Jung Shin Lee (University of Ulsan, Seoul, Republic of Korea) and colleagues conducted a multicenter, randomized, open-label study to compare three treatments for NSCLC: erlotinib 150 mg daily; pemetrexed 500 mg/m2 on day 1 of a 21-day cycle; or pemetrexed 500 mg/m2 on day 1 plus erlotinib 150 mg daily on days 2–14.
The study participants were a clinically selected population of never-smokers with non-squamous NSCLC who had failed one prior chemotherapy regimen and had an Eastern Cooperative Oncology Group Performance Status (PS) of 2 or less.
A total of 240 patients were enrolled; 35% were male, 55% were of East Asian ethnicity, and 93% had a PS of 0 or 1.
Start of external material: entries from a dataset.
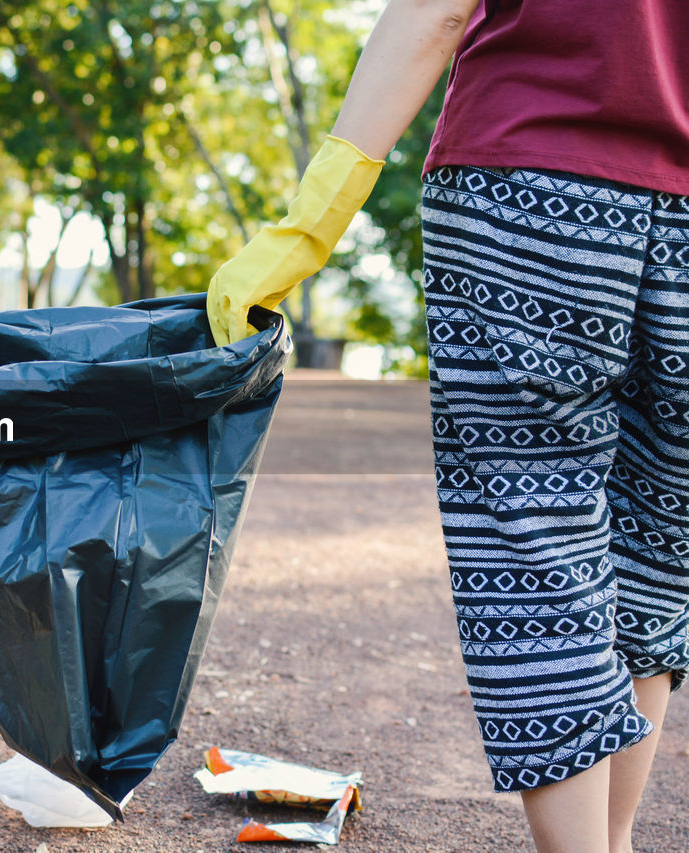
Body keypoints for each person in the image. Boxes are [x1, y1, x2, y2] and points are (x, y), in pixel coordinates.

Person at [207, 1, 689, 851]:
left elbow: (435, 11)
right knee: (651, 555)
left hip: (528, 186)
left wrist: (311, 222)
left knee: (536, 538)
The trial’s primary efficacy endpoint, PFS, was 7.4 months with pemetrexed–erlotinib versus 3.8 months with erlotinib and 4.4 months with pemetrexed. This translated into a statistically significant difference favoring pemetrexed–erlotinib over both erlotinib (hazard ratio [HR]=0.57) and pemetrexed (HR=0.58).
There was no significant difference between the two single-agent regimens (HR=0.99).
With regard to secondary outcomes, overall survival (OS) did not differ among the groups. Importantly, however, the benefit of combination therapy over the single drugs was seen consistently across subgroups stratified by age, race, gender, PS, and genotype.
The frequency of drug-related grade 3/4 toxicity was significantly greater with pemetrexed–erlotinib (60.0%) than with either pemetrexed (28.9%) or erlotinib (12.0%); the most common events with combination therapy were neutropenia, anemia, rash, and diarrhea.
Writing in the European Journal of Cancer, Lee and co-authors say that their results support further evaluation of the pemetrexed–erlotinib combination as first-line therapy in EGFR-mutant NSCLC, “with the aim of prolonging PFS and OS by overcoming or delaying resistance to EGFR [tyrosine kinase inhibitors].”
“Some of these studies are currently ongoing,” they add.